Finding the longest zero-sum subsequence

Question

WARNING: this is NOT an instance of "finding the longest subarray which sums to zero" problem

I'm wondering if there's any algorithm to find the length of the maximum subsequence (i.e. elements can be contiguous or not) which sums to zero in a sequence, e.g.

S = {1, 4, 6, -1, 2, 8, -2}
     ^         ^  ^      ^
maximum length = 4

I searched for it but I couldn't find any

Answer 1

There is also a solution using dynamic programming and functional progamming. In javascript:

function maxSumZeroAcc(arr, sumS, nbElt) {
//returns nbElt + the size of the longest sequence summing to sumS
  if(arr.length === 0) {
    return (sumS===0)?nbElt:0;
  }
  else {
    return Math.max(maxSumZeroAcc(arr.slice(1), sumS, nbElt),maxSumZeroAcc(arr.slice(1), sumS-arr[0], nbElt+1));
  }
}

function maxSumZero(arr) {
//simply calls the previous function with proper initial parameters
  return maxSumZeroAcc(arr, 0, 0);
}

var myS = [1,4,6,-1,2,8,-2];
console.log(maxSumZero(myS));//returns 4

The core of the code is the function maxSumZeroAcc(arr, sumS, nbElt) that returns nbElt augmented of the size of the longest sequence in arr summing to sumS -- sumS and nbElt being two auxiliairy parameters set up in the function maxSumZero.

The idea behind maxSumZeroAcc is that the max we are looking for is either the max of maxSumZeroAcc applied to the tail of the array (we simply discard the first element) or of maxSumZeroAcc(.,sumS-arr[0],nbElt+1) applied to the tail of the array (we take into accound the first element and instead of finding a sum of element to sumS, we look for sum of elements to sumS diminished of the first element).

This solution is rather short to write down and quite easy to understand but the complexity is pretty bad and is in O(2^n), where n is the size of the array.

Answer 2

It's a slight variation on the subset sum problem.

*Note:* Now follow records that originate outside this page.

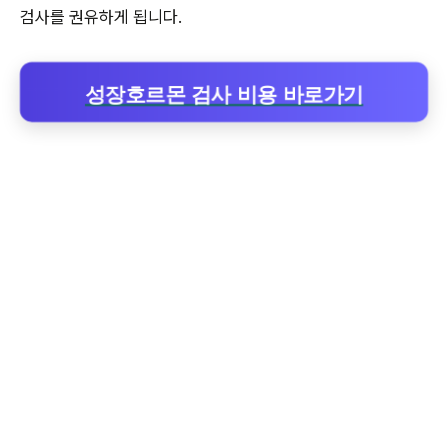
검사를 권유하게 됩니다.
성장호르몬 검사 비용 바로가기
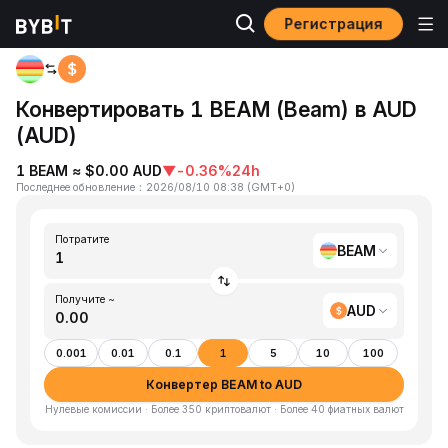
Регистрация
Главная
BEAM to AUD
Конвертировать 1 BEAM (Beam) в AUD
(AUD)
1 BEAM ≈ $0.00 AUD
▼
-0.36%
24h
Последнее обновление
：
2026/08/10 08:38
(
GMT+0
)
Потратите
BEAM
Получите ~
AUD
0.001
0.01
0.1
1
5
10
100
Конвертер BEAM to AUD
Нулевые комиссии · Более 350 криптовалют · Более 40 фиатных валют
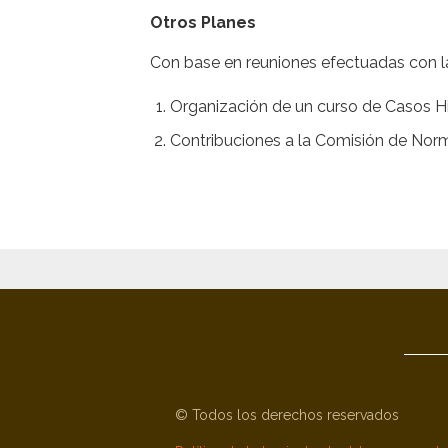
Otros Planes
Con base en reuniones efectuadas con la 
Organización de un curso de Casos Hi
Contribuciones a la Comisión de Norm
© Todos los derechos reservados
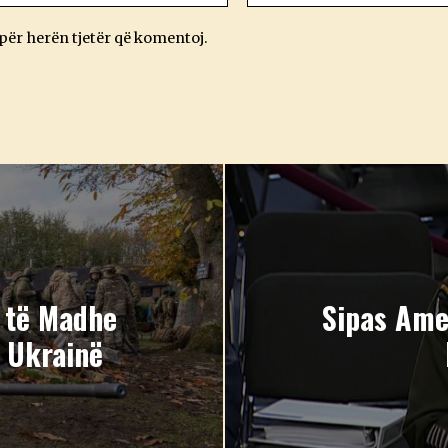
 për herën tjetër që komentoj.
 të Madhe
Sipas Ame
 Ukrainë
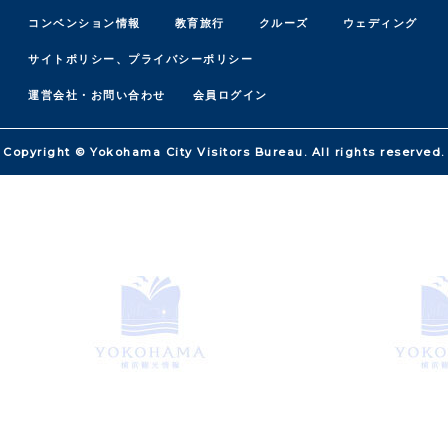
コンベンション情報
教育旅行
クルーズ
ウェディング
サイトポリシー、プライバシーポリシー
運営会社・お問い合わせ
会員ログイン
Copyright © Yokohama City Visitors Bureau. All rights reserved.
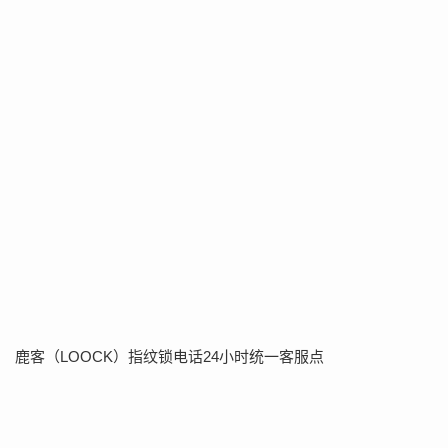
鹿客（LOOCK）指纹锁电话24小时统一客服点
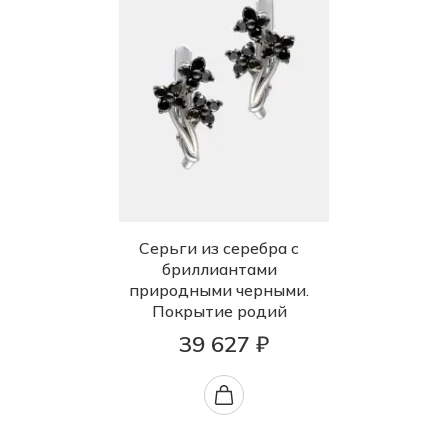
Серьги из серебра с
бриллиантами
природными черными.
Покрытие родий
39 627 ₽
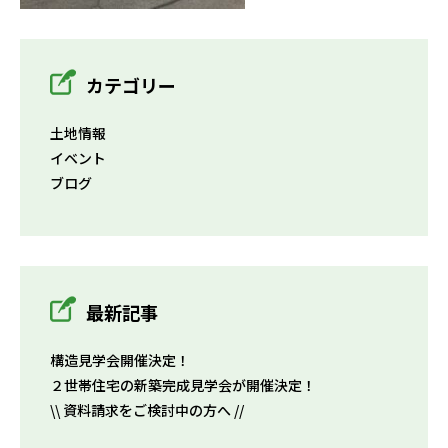
カテゴリー
土地情報
イベント
ブログ
最新記事
構造見学会開催決定！
２世帯住宅の新築完成見学会が開催決定！
\\ 資料請求をご検討中の方へ //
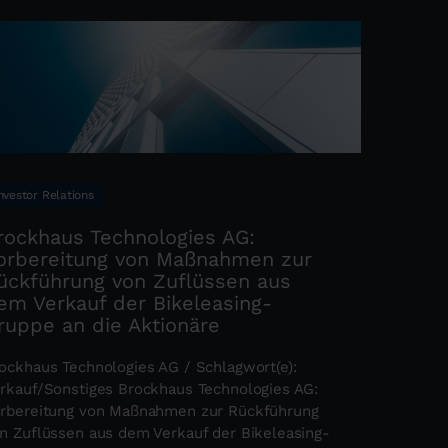
nvestor Relations
rockhaus Technologies AG:
orbereitung von Maßnahmen zur
ückführung von Zuflüssen aus
em Verkauf der Bikeleasing-
ruppe an die Aktionäre
ockhaus Technologies AG / Schlagwort(e):
rkauf/Sonstiges Brockhaus Technologies AG:
rbereitung von Maßnahmen zur Rückführung
n Zuflüssen aus dem Verkauf der Bikeleasing-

Let d[i] = maximum length of a subsequence that sums to i. Initially, this is all zero. If your numbers were all positive, you could do:

s = 0
for i = 1 to n:
    s += a[i]
    for j = s down to a[i]:
        d[j] = max(d[j],               <- keep j as it is
                   d[j - a[i]] + 1     <- add a[i] to j - a[i], obtaining sum j
                  )

return ???

However, this does not account for the possibility of having negative elements. In order to handle those, you can use two dictionaries instead of an array:

a = [1, 4, 6, -1, 2, 8, -2] # the input array
d1 = {0: 0} # first dictionary: explicitly initialize d[0] = 0
d2 = {0: 0} # second dictionary is the same initially
n = len(a) # the length of the input array

for i in range(n): # for each index of the input array
    for j in d1: # for each value in the first dictionary

        x = 0
        if j + a[i] in d2: # if we already have answer for j + a[i] 
                           # in the second dictionary, we store it
            x = d2[j + a[i]]

        d2[j + a[i]] = max(x, d1[j] + 1) # add a[i] to the j in the first dictionary 
                                         # and get a new value in the second one,
                                         # or keep the existing one in the second dictionary,
                                         # if it leads to a longer subsequence


    d1 = dict(d2) # copy the second dictionary into the first.
                  # We need two dictionaries to make sure that 
                  # we don't use the same element twice

print(d1[0]) # prints 4

You can also implement this with arrays if you add some constants so you don't access negative indexes, but dictionaries are cleaner.

Time complexity will be O(n*S) where S is the sum of all numbers in the array and n the number of elements in the array.